International Educators, Education Leaders to Meet in London for Annual Symposium
NEW YORK, October 26, 2016 – Educators and education leaders from around the world will convene in London next week for the annual three-day symposium of the Global Cities Education Network (GCEN), an initiative of the Center for Global Education at Asia Society.
GCEN is an international learning community of city school systems in Asia and North America. Participating cities include Denver, Hangzhou, Hiroshima, Houston, Lexington, Melbourne, Seattle, Shanghai, Singapore, and Toronto.
GCEN works to build strong school systems by supporting education leaders in understanding effective policy and practice and considering practical applications. The network recently published the results of an external evaluation of its work and impact in a report titled, “Innovation and Change: Lessons from the Global Cities Education Network.”

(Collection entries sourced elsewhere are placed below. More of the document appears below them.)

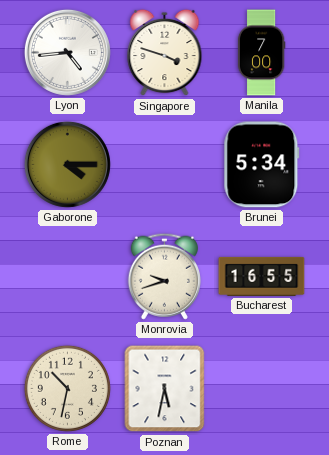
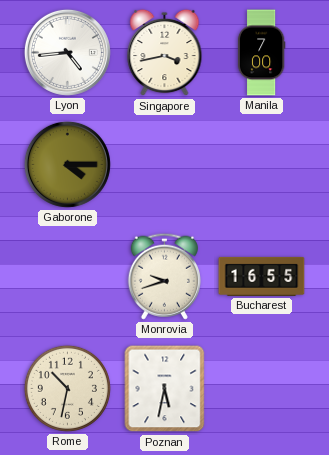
Singapore: 3:48 -> 3:43
Brunei: 5:34 -> none
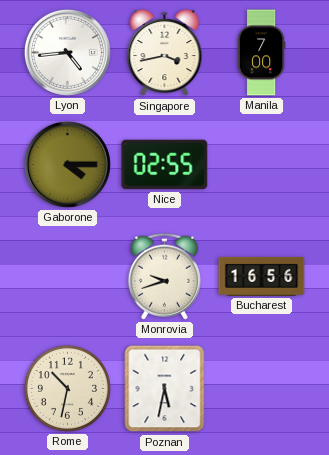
Nice: none -> 02:55
Bucharest: 16:55 -> 16:56
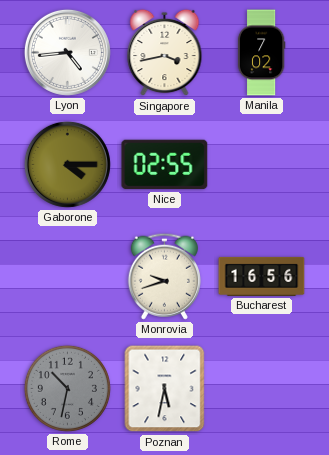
Manila: 7:00 -> 7:02
Rome dial: cream -> grey
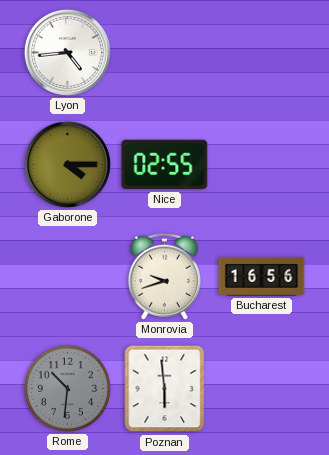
Singapore: 3:43 -> none
Manila: 7:02 -> none
Rome: 10:32 -> 10:31
Poznan: 5:32 -> 5:59
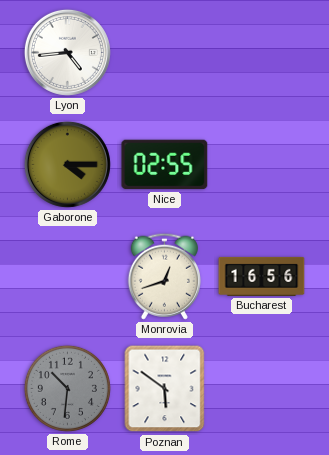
Monrovia: 9:42 -> 12:42
Poznan: 5:59 -> 5:51
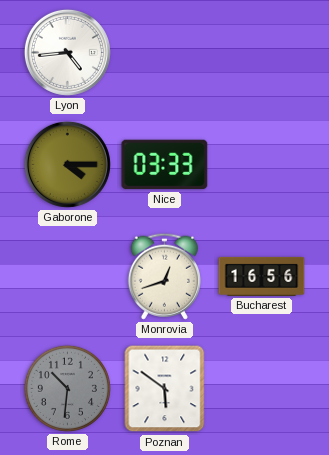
Nice: 02:55 -> 03:33
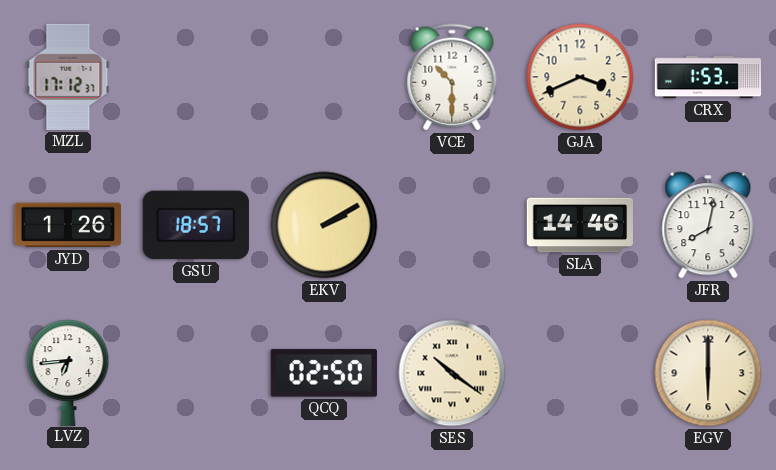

This year's symposium is the first to be held outside one of the participating GCEN cities, and will be conducted in partnership with UCL Institute of Education (IOE). “Working with colleagues globally allows for an open dialogue, and London is a leader in supporting peer-to-peer learning with dramatic improvement in the academic performance of their students over time," said Asia Society’s Vice President of Education and Center for Global Education Director Tony Jackson. "We are eager to both share as well as learn from their successes and challenges.”
The focus of the London symposium is to:
- Understand the policy and practice interventions and implementation in London that have driven effective changes over time.
- Understand improvement taking root in London and across GCEN including school-led and self-improving systems.
- Consider practical applications to the GCEN cities.
“I’m delighted that the UCL Institute of Education (IOE) is partnering the Global Cities Education Network to hold their London symposium, which will bring together educators from around the world," said Professor Becky Francis, Director of the IOE. "As a world leading institution for teacher education and research, the issues promoted by the GCEN on building school systems and supporting education leaders are central to much of the work carried out at the IOE. The symposium has a focus on policy and interventions that have been effective in London – we are particularly well-placed to lead the discussion on this.”
A number of significant speakers and advisors have joined the GCEN cities on their exploration in London, including headteachers Vanessa Ogden, Rachel Macfarlane, and Peter Hyman; Steve Munby, CEO of Education Development Trust; Sir Kevan Collins of Education Endowment Foundation; and Jon Coles, Chief Executive of United Learning.
In concert with the symposium, GCEN is also offering a public forum on November 1, hosted by the UCL Institute of Education. The forum will focus on 21st century skills in a global context and feature education experts from around the world who will explore two big questions:
- How do education systems, teachers, and parents prepare youth to understand and make critical choices in this fluid and complex world?
- What is the responsibility of cities, leaders, and partners in this endeavor?
Speakers at the forum will include: Tony Jackson, Center for Global Education at Asia Society; Toby Greany, UCL Institute of Education; Tony Mackay, Center for Strategic Education, Australia (panel moderator); Justine Greening, Secretary of State for Education, UK (invited); Valerie Hannon, Innovation Unit, United Kingdom; Cindy Khoo, Singapore Ministry of Education; Amy McIntosh, U.S. Department of Education; Andreas Schleicher, Director for the Directorate of Education and Skills, OECD; and Minxuan Zhang, Center of International Education Study, Shanghai.
“We are excited to be welcoming leaders from around the world to UCL IOE and to London," said Toby Greany, Professor of Leadership and Innovation at the IOE’s London Centre for Leadership and Learning (LCLL). "Schools in the capital have been transformed over the past 15 years, arguably becoming England’s highest performing region, partly thanks to the pioneering new models of school to school support and challenge that have been developed here. UCL IOE has played a significant role in London’s journey, working collaboratively with schools to develop teachers, leaders and wider approaches to reform, and we are proud to be working with the Asia Society and with London schools to host this important international learning event.”